All icebergs warm as soon as they break away from their parent glacier. Meltwater eats away at the glacier from the top, although it may refreeze as it seeps into the berg's cold core. Ocean waves also cause erosion. Icebergs may travel great distances, losing mass as they enter warmer waters. Some icebergs carry sediment and plant life, which help scientists identify the iceberg's origin.

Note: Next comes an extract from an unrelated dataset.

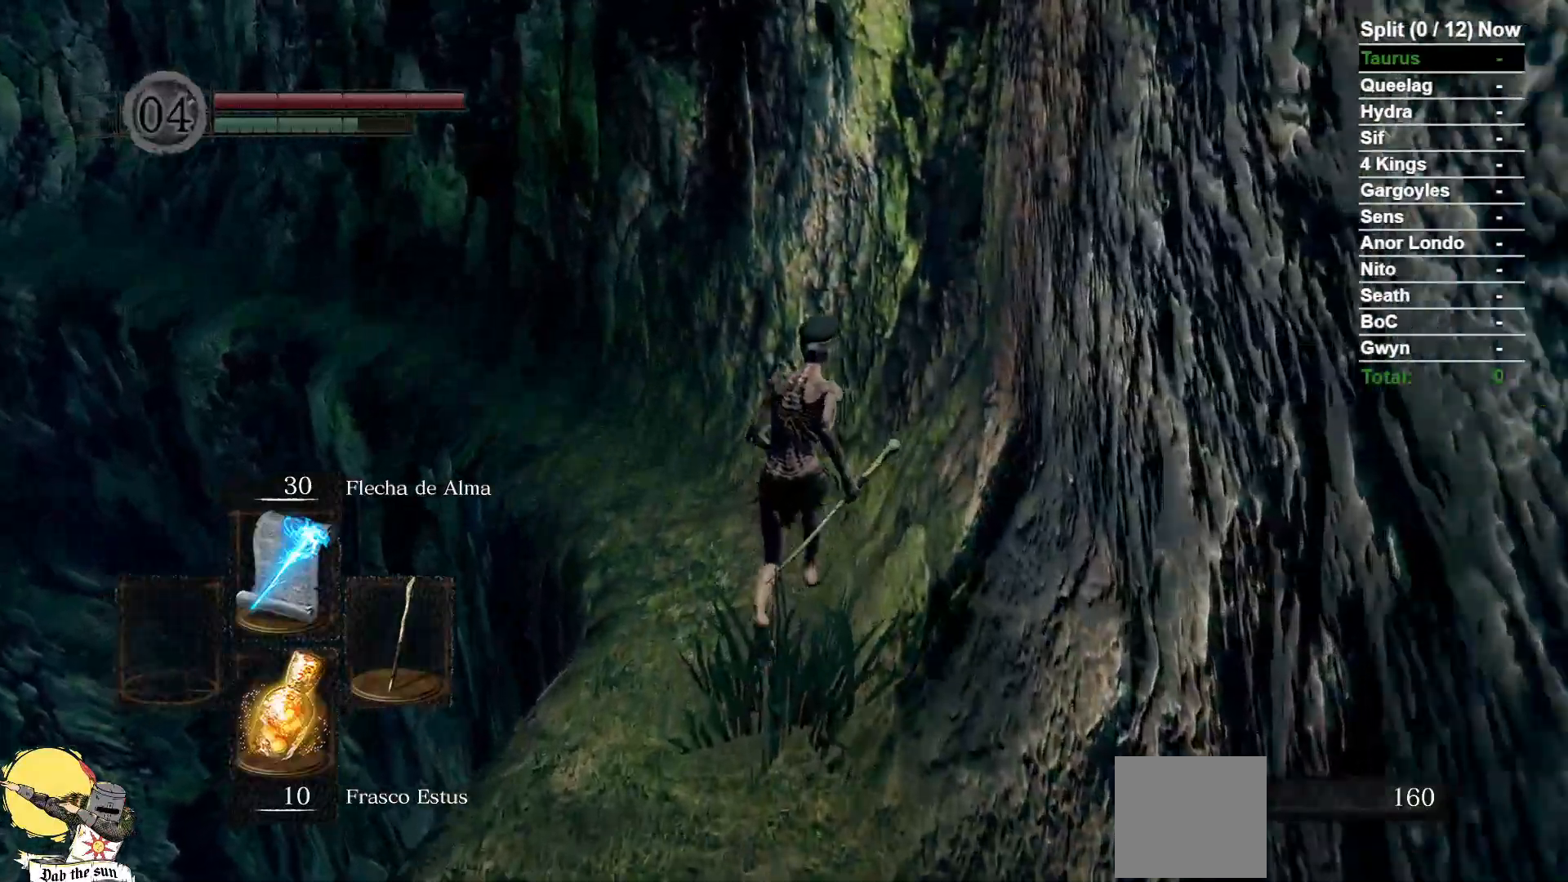
{"dt_ms": 1000, "buttons": ["B"], "left_stick": "up", "right_stick": "center"}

As evidenced by the HMS Titanic tragedy of 1912, icebergs have historically been a danger to ships. Currently; ice patrols in the North Atlantic track icebergs and transmit reports to ships in the area. No such system is in place in the Southern Ocean. Ships, aircraft, and, most recently, satellites are used to keep track of icebergs that may invade shipping lanes. If icebergs need to be removed, they are usually towed. Special explosives that could fragment icebergs have not yet been perfected. Difficulties are compounded by the danger of affixing devices to capsize-prone icebergs.

Glaciologists believe that massive ice formations such as the Antarctic and Greenland ice sheets, offer a glimpse of Earth's past—and possibly its future. Snow that has fallen for millions of years has accumulated in layers of ice that, when extracted as cores and tested, reveal climatic data from prehistoric times. Air bubbles in glacial ice have confirmed growing amounts of carbon dioxide in the air. The increases in atmospheric carbon dioxide concentration is a contributing factor to global warming, which is an increase in Earth's near-surface air temperatures believed to be caused by human activities. Global warming has been cited as a reason for the decrease in Arctic sea ice; the near disappearance of the Ward Hunt Ice Shelf in Canada's Ellesmere Island, along with parts Antarctica's Larsen and Wilkins ice shelves; and the continued retreat of the world's mountain glaciers. Global warming also has been named a culprit in rising sea levels, although the amount of that increase due to glacial ablation is uncertain. Recent core samplings offer evidence that climate change can occur quite rapidly, perhaps as much as 9° to i3°F (5° to 7°C) within a single decade. In addition, it has been estimated that if all Earth's glaciers melted, sea levels would likely rise about 300 feet (90 metres) worldwide, and humans would lose three-fourths of Earth's freshwater to the ocean. Facts and statistics such as these only serve to underscore the tremendous power of ice.